Available records START

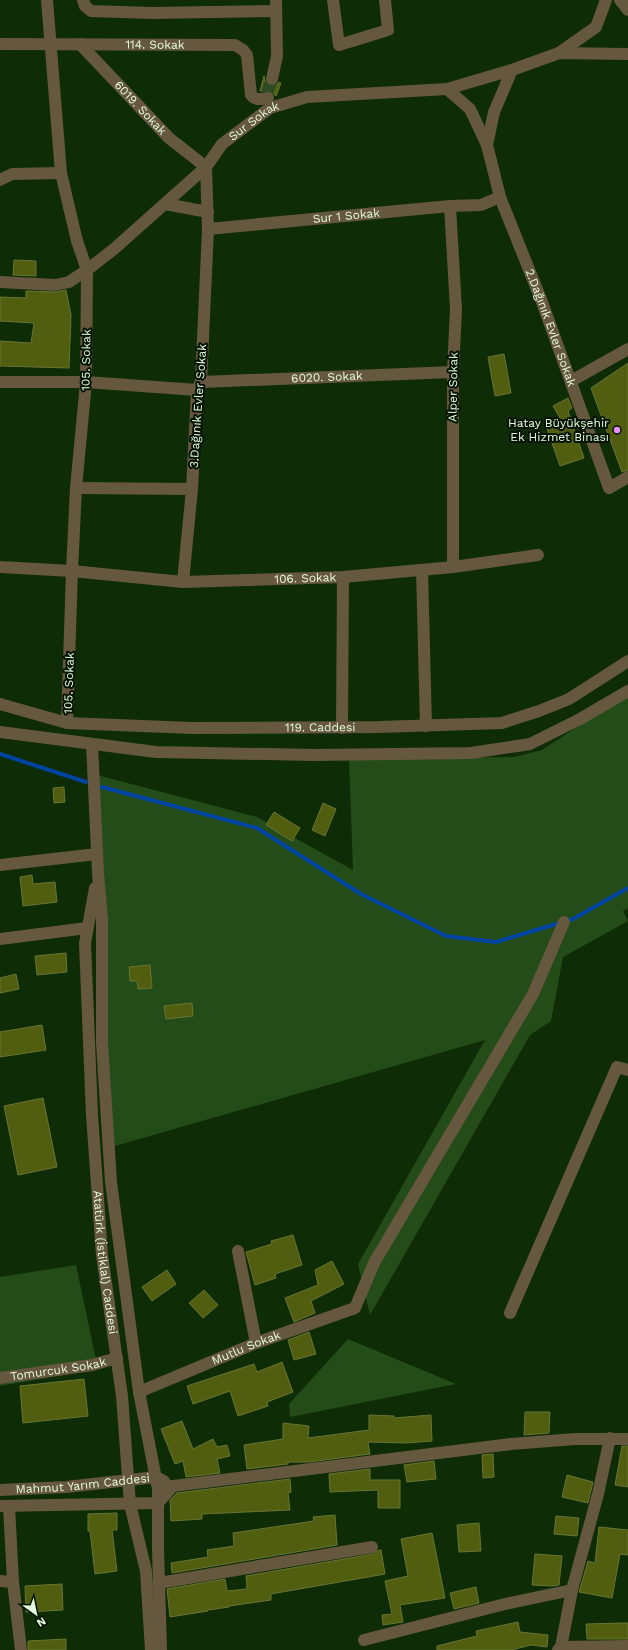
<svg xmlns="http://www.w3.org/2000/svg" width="628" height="1650" viewBox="0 0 628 1650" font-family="'Work Sans',sans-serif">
	<rect width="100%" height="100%" fill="#0e2c05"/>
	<!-- green -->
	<path fill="#244c19" d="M628 693V908L623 911 628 921 563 957 551 1021 530 1035 370 1315 358 1264 485 1040 108 1148 97 775 257 817 353 870 349 759 514 757 542 750Z
		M76 1265 98 1369 0 1386V1277Z
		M348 1339 456 1384 290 1417 289 1404Z"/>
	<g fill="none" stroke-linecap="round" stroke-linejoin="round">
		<!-- stream -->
		<path stroke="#0044a3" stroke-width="4" d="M0 754 86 782
			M102 787 257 828 361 894 446 936 496 942 573 919 628 888"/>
	</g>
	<!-- building -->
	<path fill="#515e10" stroke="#687533" d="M264 76 265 82 270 86H275L279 82 281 83 276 96 270 91H260Z
		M14 260 36 261V276L13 275Z
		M66 290 71 315 69 368 0 366V341L31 343 34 323 0 321V297L26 298V291L55 292Z
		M504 354 511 393 495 396 488 357Z
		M628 363V470L622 472 591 388Z
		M568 398 572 408 568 411 584 458 560 466 545 423 560 418 553 406Z
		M64 787 65 802 54 803 53 788Z
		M323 803 336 809 325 836 312 830Z
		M274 812 300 828 292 841 266 825Z
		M32 875 33 884 55 882 57 902 23 906 20 877Z
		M66 953 67 972 37 975 35 956Z
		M150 965 152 988 138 989 137 981H130L129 967Z
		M16 974 19 989 0 993V978Z
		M192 1003 193 1016 166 1019 164 1006Z
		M42 1025 46 1050 0 1057V1032Z
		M43 1098 57 1167 18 1175 4 1106Z
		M293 1235 302 1265 275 1274 276 1278 255 1285 246 1252 272 1244 271 1241Z
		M332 1261 344 1284 311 1301 315 1313 294 1322 285 1298 318 1285 315 1270Z
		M167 1270 176 1284 152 1301 142 1287Z
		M204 1290 218 1305 203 1318 189 1303Z
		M309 1332 316 1354 294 1360 288 1340Z
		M282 1362 293 1392 267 1402 268 1406 238 1416 230 1391 193 1404 187 1386 254 1364 257 1372Z
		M84 1379 88 1416 23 1423 20 1386Z
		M525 1412H550L549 1433 524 1435Z
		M369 1415 394 1416V1418L431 1415 432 1441 406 1443 368 1442 370 1454 309 1462H288V1464L247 1469 244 1445 283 1439V1423L309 1426 308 1438 369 1430Z
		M182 1421 193 1449 213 1439 217 1447 227 1445 230 1456 217 1459 220 1473 186 1477 183 1461 175 1464 161 1429Z
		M622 1446H628V1487L615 1485Z
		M493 1454 494 1477 483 1478 482 1455Z
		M434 1461 436 1479 407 1482 404 1465Z
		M370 1469V1480H400V1508H378V1490L330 1492 329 1474Z
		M567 1475 593 1482 588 1503 562 1497Z
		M290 1479 291 1492 288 1493 290 1510 202 1514V1519L171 1521 170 1500 177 1493Z
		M117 1513V1530H112L117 1571 95 1574 90 1531H88V1514Z
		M335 1515 337 1545 172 1573 171 1563 208 1557 207 1550 234 1546 233 1533 314 1521 313 1517Z
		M556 1516 579 1518 577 1536 554 1534Z
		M479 1523 481 1551 459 1552 457 1525Z
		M599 1527 628 1530V1555L620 1554 612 1598 579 1592 588 1561 595 1563Z
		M432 1533 445 1598 400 1605 403 1622 383 1625 382 1615 392 1614 385 1581 408 1576 401 1539Z
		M379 1550H381L385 1574 271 1594V1600L229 1606V1607L208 1610V1611L170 1617 167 1589 225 1579 227 1591 247 1589 246 1576 373 1554Z
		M535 1554 562 1556 559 1585 552 1586 532 1585Z
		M62 1584 63 1610 26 1612 25 1586Z
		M476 1587 479 1603 454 1609 450 1593Z
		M518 1622 520 1632 548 1635 547 1647 531 1645 511 1650H437V1646L477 1636 476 1631Z
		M623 1623H628V1639H587L586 1624Z
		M66 1639V1650H28V1641Z"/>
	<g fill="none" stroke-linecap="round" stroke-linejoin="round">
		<!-- minor-tunnel -->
		<path stroke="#2e4b26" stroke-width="12" stroke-dasharray="12 6" stroke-linecap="butt" d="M267 93 272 79"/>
		<!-- minor -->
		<g stroke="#66573f" stroke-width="12">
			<path d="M47 0 61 173 77 241 87 270 86 382 76 488 72 571 67 723"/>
			<path d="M83 0 85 6 91 11 152 13 276 11"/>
			<path d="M333 0 339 45 388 30 385 0"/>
			<path d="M620 0 628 10"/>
			<path id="s1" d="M0 44 235 45 243 50 247 55 251 95C256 101 261 99 268 98"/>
			<path id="s2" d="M80 44 169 138 206 167 208 229 201 382 197 390 192 489 183 582"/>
			<path d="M559 53 596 27 606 0"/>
			<path d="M272 79 277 56 276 0"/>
			<path id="s3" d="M447 89 470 109 487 145 500 197 542 302 609 488 628 477"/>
			<path d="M487 145 494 112 512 70"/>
			<path d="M0 180 12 174 61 173"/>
			<path d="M165 204 208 212"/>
			<path d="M450 206 456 309 453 372V567"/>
			<path id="s4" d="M208 229 450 206 481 205 500 197"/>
			<path id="s5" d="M0 282 55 285 69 282 87 270 114 249 206 167 222 144 270 108 307 97 447 89 512 70 559 53 628 54"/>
			<path d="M571 381 628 349"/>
			<path d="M0 382H86L197 390"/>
			<path id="s6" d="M201 382 453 372"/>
			<path d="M76 488 192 489"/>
			<path id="s7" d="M0 567 72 571 183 582 343 577 453 567 538 555"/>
			<path d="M422 570 426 726"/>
			<path id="s8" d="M0 704 67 723 192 728 379 727 502 723 539 711 569 699 628 661"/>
			<path d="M342 728 343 577"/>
			<path d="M0 732 156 752 314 755 471 753 530 744 580 719 628 691"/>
			<path d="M92 744 98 873 102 920V1043L111 1182 139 1392 158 1489V1549L161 1650"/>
			<path d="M0 865 97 854"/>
			<path id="s9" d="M95 888 85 943 92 1115 102 1255 122 1396 130 1504 146 1571 151 1650"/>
			<path d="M0 939 87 928"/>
			<path d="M238 1251 256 1343"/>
			<path d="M510 1313 617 1067 628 1070"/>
			<path id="s10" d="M0 1378 92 1365 117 1358"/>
			<path id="s11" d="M139 1392 256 1343 355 1308 374 1263 533 994 564 922"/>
			<path d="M173 1486 511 1444 575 1439H628"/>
			<path id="s12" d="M0 1490 66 1487 156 1477 164 1481"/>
			<path d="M0 1506 158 1503 173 1486"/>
			<path d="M9 1506 13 1582 21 1650"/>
			<path d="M0 1581 13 1582"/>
			<path d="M159 1583 372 1547"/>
			<path d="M364 1640 505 1604 572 1590"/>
			<path d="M561 1647 628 1646"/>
			<path d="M558 1650 561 1647 572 1590 598 1494 610 1438"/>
		</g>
	</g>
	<!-- markers -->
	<circle fill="#e88eff" stroke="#031201" stroke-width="1.5" cx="617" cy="430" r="4"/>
	<g text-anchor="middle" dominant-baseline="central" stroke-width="4" stroke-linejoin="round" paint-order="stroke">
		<!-- street labels -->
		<g font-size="12" fill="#e4fbde" stroke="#031201">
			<text stroke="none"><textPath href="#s1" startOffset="155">114. Sokak</textPath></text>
			<text stroke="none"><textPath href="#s2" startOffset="88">6019. Sokak</textPath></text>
			<text stroke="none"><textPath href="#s5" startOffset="316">Sur Sokak</textPath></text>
			<text stroke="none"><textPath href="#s4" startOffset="139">Sur 1 Sokak</textPath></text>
			<text stroke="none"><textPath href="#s3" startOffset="264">2.Dağınık Evler Sokak</textPath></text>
			<text transform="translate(86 360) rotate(-89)">105. Sokak</text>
			<text stroke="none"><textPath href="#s6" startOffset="126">6020. Sokak</textPath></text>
			<text transform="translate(453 387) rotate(-89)">Alper Sokak</text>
			<text transform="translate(198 406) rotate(-86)">3.Dağınık Evler Sokak</text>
			<text stroke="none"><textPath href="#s7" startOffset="306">106. Sokak</textPath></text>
			<text transform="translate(69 683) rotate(-88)">105. Sokak</text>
			<text stroke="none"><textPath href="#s8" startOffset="323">119. Caddesi</textPath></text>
			<text stroke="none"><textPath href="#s9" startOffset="376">Atatürk (İstiklal) Caddesi</textPath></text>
			<text stroke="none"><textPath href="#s11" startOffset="116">Mutlu Sokak</textPath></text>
			<text stroke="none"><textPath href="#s10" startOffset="59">Tomurcuk Sokak</textPath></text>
			<text stroke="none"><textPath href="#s12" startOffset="83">Mahmut Yarım Caddesi</textPath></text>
		</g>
		<!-- poi labels -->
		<g font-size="12" fill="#e4fbde" stroke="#031201" text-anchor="end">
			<text x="609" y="423">Hatay Büyükşehir<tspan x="609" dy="14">Ek Hizmet Binası</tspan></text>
		</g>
	</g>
	<!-- north arrow -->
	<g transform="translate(36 1614) rotate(147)" stroke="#031201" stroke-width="3" paint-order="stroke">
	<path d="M0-3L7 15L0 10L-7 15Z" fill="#e4fbde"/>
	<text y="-6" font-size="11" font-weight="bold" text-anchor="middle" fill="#e4fbde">N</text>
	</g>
</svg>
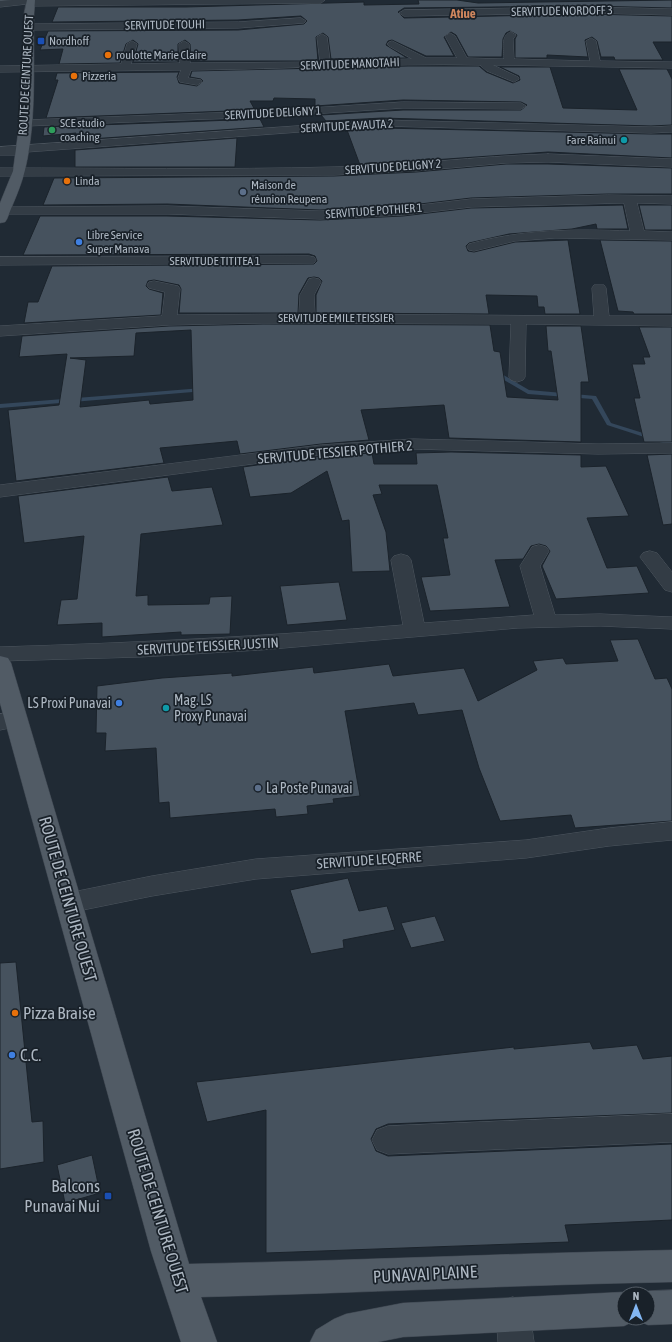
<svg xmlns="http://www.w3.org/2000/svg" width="672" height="1342" font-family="'Asap Condensed',sans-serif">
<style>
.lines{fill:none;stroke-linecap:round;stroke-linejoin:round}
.stream{fill:#34475b;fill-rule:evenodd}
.building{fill:#46525e;stroke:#1b232b;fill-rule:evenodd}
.minor-casing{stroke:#4e5760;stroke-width:1}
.major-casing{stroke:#3d454f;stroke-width:1}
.minor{fill:#333c45;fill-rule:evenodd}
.major{fill:#515b65;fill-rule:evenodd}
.transit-dot{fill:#1a4fb4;stroke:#192129;stroke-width:1.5}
.food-dot{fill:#e8710a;stroke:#192129;stroke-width:1.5}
.leisure-dot{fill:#2e9e5b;stroke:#192129;stroke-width:1.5}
.culture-dot{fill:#0f9aa8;stroke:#192129;stroke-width:1.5}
.service-dot{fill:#5c6f8a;stroke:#192129;stroke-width:1.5}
.shop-dot{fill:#3f7fe0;stroke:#192129;stroke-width:1.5}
.labels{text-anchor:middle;stroke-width:3.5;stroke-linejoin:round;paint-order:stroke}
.far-street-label{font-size:12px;fill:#adb7c2;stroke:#192129}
.far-poi-label{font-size:12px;fill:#adb7c2;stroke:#192129;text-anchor:start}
.far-quarter-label{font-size:13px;font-weight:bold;fill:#cd855d;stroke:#192129}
.street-label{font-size:14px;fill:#adb7c2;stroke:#192129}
.poi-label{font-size:14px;fill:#adb7c2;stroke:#192129;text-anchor:start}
.near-street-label{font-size:17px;fill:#adb7c2;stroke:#192129}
.near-poi-label{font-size:17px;fill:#adb7c2;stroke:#192129;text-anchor:start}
</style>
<rect width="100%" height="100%" fill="#202a34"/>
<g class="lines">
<path class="stream" d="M500 373 529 390 596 396 611 423 672 442V446L607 425 592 399 528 394 499 377 492 375 495 373Z
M203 388 205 389V391L0 408V404Z"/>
</g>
<path class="building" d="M418 0H457L478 3 672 0V8L589 6 404 8 398 12 404 18 589 14 672 16V42H653L663 60H615L614 57H601L597 41 592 37 585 40 588 57 547 55V58H515V39L517 35 510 31 506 33 503 39 502 57H468L456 35 451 32 444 37 454 56H426L392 40 388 41 386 45 407 58 331 59 328 37 323 33 316 37 318 61H191L190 44 185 40 178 44V62H133L138 44 133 40 126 44 120 63 59 64 63 49 40 50 48 31 238 30 304 24 307 21 301 16 238 20 52 22 58 7H186L364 2V5L419 4Z
M408 66H479L486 72 513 83 520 80 519 76 500 67H550L563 108 637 110 619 69H667L672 79V125L651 126 382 118 326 121 321 115 403 110H521L527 105 521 102 403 100 315 106V99L274 98 273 101H250L255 110 46 118 58 80H55L57 73 179 72 177 77 179 83 197 86 203 81 201 79 190 77 192 71Z
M260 119 264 127 76 140V133L43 136 44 127Z
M382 128 651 134H672V158L548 152 360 165 347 130Z
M237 138 235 167H75V150Z
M506 164H548L672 168V194H608L471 198 403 206 320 210 167 204 43 205 54 178 334 176 416 172Z
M623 205 628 229H597L596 224 572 229 509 234 469 243 466 246 468 251 474 252 515 242 568 240 580 314H545L544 307H538L537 296 486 295 489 314 316 313V295L322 281 319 278 314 277 308 278 299 294 298 313H179L181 289 179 285 154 280 148 281 146 286 149 289 163 293 161 315 24 323 28 302H38L52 266 314 264 317 261 315 256 309 254 23 255 40 216H167L320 220 403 216 471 208Z
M639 205H672V230H645Z
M600 240 672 241V314H634L633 312 618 311Z
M263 324 490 325 494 351 500 352 507 397 558 400 551 351H548L546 326H581L589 382H581V442L449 438 444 405 361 410 369 440 321 444 240 454 237 441 160 448 164 463 16 481 8 410 59 405 67 354 19 357 22 336 169 326ZM191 330 193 400 150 404 149 400 80 407 86 360 70 358 134 356 136 333Z
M639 327H672V442H644L634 398H640L632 364H645L643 357H650Z
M451 452 581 455V467L606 466 629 516 587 518 607 568 637 566 649 593 556 599 542 566 550 551 546 546 539 544 531 546 523 559 495 560 510 607 430 611 421 577 450 575 443 538H448L437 485H379L382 494 373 495 386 532 390 571 352 572 349 520 342 521 327 471 291 493 250 497 243 467 321 456 372 453 374 464H417L416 453Z
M672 454V524L663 525 647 455Z
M168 477 172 491 212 487 223 525 141 534 136 596 148 595V605L209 604 210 597 232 596 230 634 181 635V632L102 637V623L57 625 61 600 77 599 84 536 24 543 18 496Z
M339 582 347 620 287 625 280 586Z
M638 639 655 679 667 678 672 689V821L575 828 571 815 500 821 479 768 462 710 418 715 414 703 345 711 360 796 333 799 334 803 307 806 308 814 276 817 275 809 170 818 169 802 159 803 156 748 105 751 106 733H96L97 686 162 678 232 673V676L313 667 314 673 389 664 393 676 464 668 478 701 537 670 533 661 563 658 566 664 618 661 610 640Z
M348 878 359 911 387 906 395 930 343 940 344 948 311 954 290 890Z
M435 916 445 941 411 948 401 923Z
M16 962 32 1122 43 1121 44 1162 0 1169V963Z
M590 1042 593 1049 637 1045 643 1059 672 1056V1113L388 1124 376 1129 371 1139 376 1151 388 1156 672 1144V1220L565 1225 569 1242 266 1253V1110L207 1122 196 1082 514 1047V1049Z
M92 1155 100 1193 65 1203 57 1165Z"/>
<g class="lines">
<defs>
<path id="minor" d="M13 0H325L321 3 31 6 27 4 0 7V1Z
M589 7 672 9V15L589 13 404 16 399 13 404 10Z
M301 18 306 21 304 23 238 28 28 30 23 27 28 24 238 22Z
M511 32 516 35 513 39 514 59 590 61 586 41 591 38 596 41 600 61 672 62V68L493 65 518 77 519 79 514 82 487 71 480 65C384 63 287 69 191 70L188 78 201 80 202 82 197 85 180 82 178 78 181 70 0 72V66L121 64 127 44 132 41 137 44 131 64 180 63 179 44 184 41 189 44 190 63 320 62 317 37 322 34 327 37 330 61 412 59 389 46 387 44 389 42 392 41 426 58H457L445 36 450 33 455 36 467 58 504 59C504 50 500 35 511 32Z
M403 102 521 103 526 106 521 109 403 108 264 117 26 126 20 123 26 120 264 111Z
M382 120 651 127 672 126V132L651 133 382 126 27 152 22 155H0V147Z
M548 154 672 159V167L548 162 506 163 416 171 334 175 0 176V168C111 168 222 170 333 167 405 166 476 156 548 154Z
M608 195 672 196V204L637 203 644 231 672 232V240L555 238 515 241 474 251 469 250 467 247 469 244C523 229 575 229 630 231L624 203 471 207 403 215 320 219 167 214H0V208L3 207 167 206 320 211 403 207 471 199Z
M309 256 314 257 316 260 314 263 0 265V257Z
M314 278 319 279 321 282 314 295 315 314 594 316 592 288 594 285H604L606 288 609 316H672V326L526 324 525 377 523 380 517 382 511 380 509 377 511 324 263 323 169 325 0 336V326L162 316 165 292 149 288 147 285 149 282 154 281 178 286 180 289 177 315 299 314 300 295 309 279Z
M413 439 598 444 672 443V453L598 454 413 449 321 455 0 497V485L321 445Z
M539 545 546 547 549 551 540 566 555 615 600 614 672 617V629L600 626 518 628 260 650 140 657 0 661V647C135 643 269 636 403 625L391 560 394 556 401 554 408 556 411 560 424 623 534 615 520 566 532 547Z
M650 551 657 553 672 572V592L665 590 640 557 643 553Z
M16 712 24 715 27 720 24 725 0 730V714Z
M672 822V840L609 846 526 858 256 879 152 896 68 913 59 910 55 903 59 896 68 893 152 876 256 859 526 840 609 828Z
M672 1114V1142L388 1154 377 1150 372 1140 377 1130 388 1126Z
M513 1297 525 1302 530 1314 534 1342H498L496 1314 501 1302Z"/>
<path id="major" d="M27 0H35L34 14C33 65 37 120 25 170 21 187 13 203 7 219L5 222 0 223V203L13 171 21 111 24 14Z
M0 656 8 658 11 663 189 1264C350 1261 511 1253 672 1250V1282C515 1285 358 1293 201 1297L217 1342H181L151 1251 0 703Z
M672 1290V1324L648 1325 636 1320 624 1326 403 1337 378 1342H310L316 1330 334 1319 346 1314 403 1303 624 1292 629 1294H624V1318H648V1294H641L648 1291Z"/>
</defs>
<use href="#minor" class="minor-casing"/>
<use href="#major" class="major-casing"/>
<use href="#minor" class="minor"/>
<use href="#major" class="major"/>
</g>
<g class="transit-dot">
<rect x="37" y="37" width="8" height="8" rx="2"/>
<rect x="104" y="1192" width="8" height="8" rx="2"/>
</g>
<g class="food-dot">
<circle cx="108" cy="55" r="4"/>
<circle cx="74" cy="76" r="4"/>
<circle cx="67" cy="181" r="4"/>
<circle cx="15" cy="1013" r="4"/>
</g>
<circle class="leisure-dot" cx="52" cy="130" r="4"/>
<g class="culture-dot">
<circle cx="624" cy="140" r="4"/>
<circle cx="166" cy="708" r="4"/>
</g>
<g class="service-dot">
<circle cx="243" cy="192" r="4"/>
<circle cx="258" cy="788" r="4"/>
</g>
<g class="shop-dot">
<circle cx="79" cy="242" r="4"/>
<circle cx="119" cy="703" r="4"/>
<circle cx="12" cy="1055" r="4"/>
</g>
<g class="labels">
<g class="far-street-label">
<text transform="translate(562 11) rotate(-1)" y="4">SERVITUDE NORDOFF 3</text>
<text transform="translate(165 25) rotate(-1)" y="4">SERVITUDE TOUHI</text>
<text transform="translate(350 64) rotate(-2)" y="4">SERVITUDE MANOTAHI</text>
<text transform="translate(26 75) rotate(-87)" y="4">ROUTE DE CEINTURE OUEST</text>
<text transform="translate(273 113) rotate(-3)" y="4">SERVITUDE DELIGNY 1</text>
<text transform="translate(347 126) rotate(-3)" y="4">SERVITUDE AVAUTA 2</text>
<text transform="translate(393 167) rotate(-4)" y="4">SERVITUDE DELIGNY 2</text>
<text transform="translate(374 211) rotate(-4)" y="4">SERVITUDE POTHIER 1</text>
<text x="215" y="265">SERVITUDE TITITEA 1</text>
<text x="336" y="322">SERVITUDE EMILE TEISSIER</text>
</g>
<g class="far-poi-label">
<text x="49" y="45">Nordhoff</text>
<text x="116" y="59">roulotte Marie Claire</text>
<text x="82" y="80">Pizzeria</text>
<text x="60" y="127">SCE studio<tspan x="60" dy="14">coaching</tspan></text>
<text x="616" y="144" text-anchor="end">Fare Rainui</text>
<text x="75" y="185">Linda</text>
<text x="251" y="189">Maison de<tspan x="251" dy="14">réunion Reupena</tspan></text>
<text x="87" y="239">Libre Service<tspan x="87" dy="14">Super Manava</tspan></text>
</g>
<g class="far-quarter-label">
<text x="463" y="18">Atiue</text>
</g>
<g class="street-label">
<text transform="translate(335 452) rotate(-5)" y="5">SERVITUDE TESSIER POTHIER 2</text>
<text transform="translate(208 646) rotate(-3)" y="5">SERVITUDE TEISSIER JUSTIN</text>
<text transform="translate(369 860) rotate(-4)" y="5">SERVITUDE LEQERRE</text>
</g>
<g class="poi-label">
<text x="174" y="705">Mag. LS<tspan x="174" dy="16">Proxy Punavai</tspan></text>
<text x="111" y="708" text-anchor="end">LS Proxi Punavai</text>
<text x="266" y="793">La Poste Punavai</text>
</g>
<g class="near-street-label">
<text transform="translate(68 899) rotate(74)" y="6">ROUTE DE CEINTURE OUEST</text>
<text transform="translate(158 1211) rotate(73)" y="6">ROUTE DE CEINTURE OUEST</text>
<text transform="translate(425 1274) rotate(-3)" y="6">PUNAVAI PLAINE</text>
</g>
<g class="near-poi-label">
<text x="23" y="1019">Pizza Braise</text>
<text x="20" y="1061">C.C.</text>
<text x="100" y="1192" text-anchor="end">Balcons<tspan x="100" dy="20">Punavai Nui</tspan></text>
</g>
</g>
<g transform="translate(636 1306)"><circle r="19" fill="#192129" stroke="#545d66"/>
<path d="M0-3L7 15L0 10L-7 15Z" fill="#82b6f2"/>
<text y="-6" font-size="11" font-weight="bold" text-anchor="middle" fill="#adb7c2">N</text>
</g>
</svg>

Available records END

Which lines in the entries above contain "rule"? Pull each of them out.

• Answer for this exercise:
.stream{fill:#34475b;fill-rule:evenodd}
.building{fill:#46525e;stroke:#1b232b;fill-rule:evenodd}
.minor{fill:#333c45;fill-rule:evenodd}
.major{fill:#515b65;fill-rule:evenodd}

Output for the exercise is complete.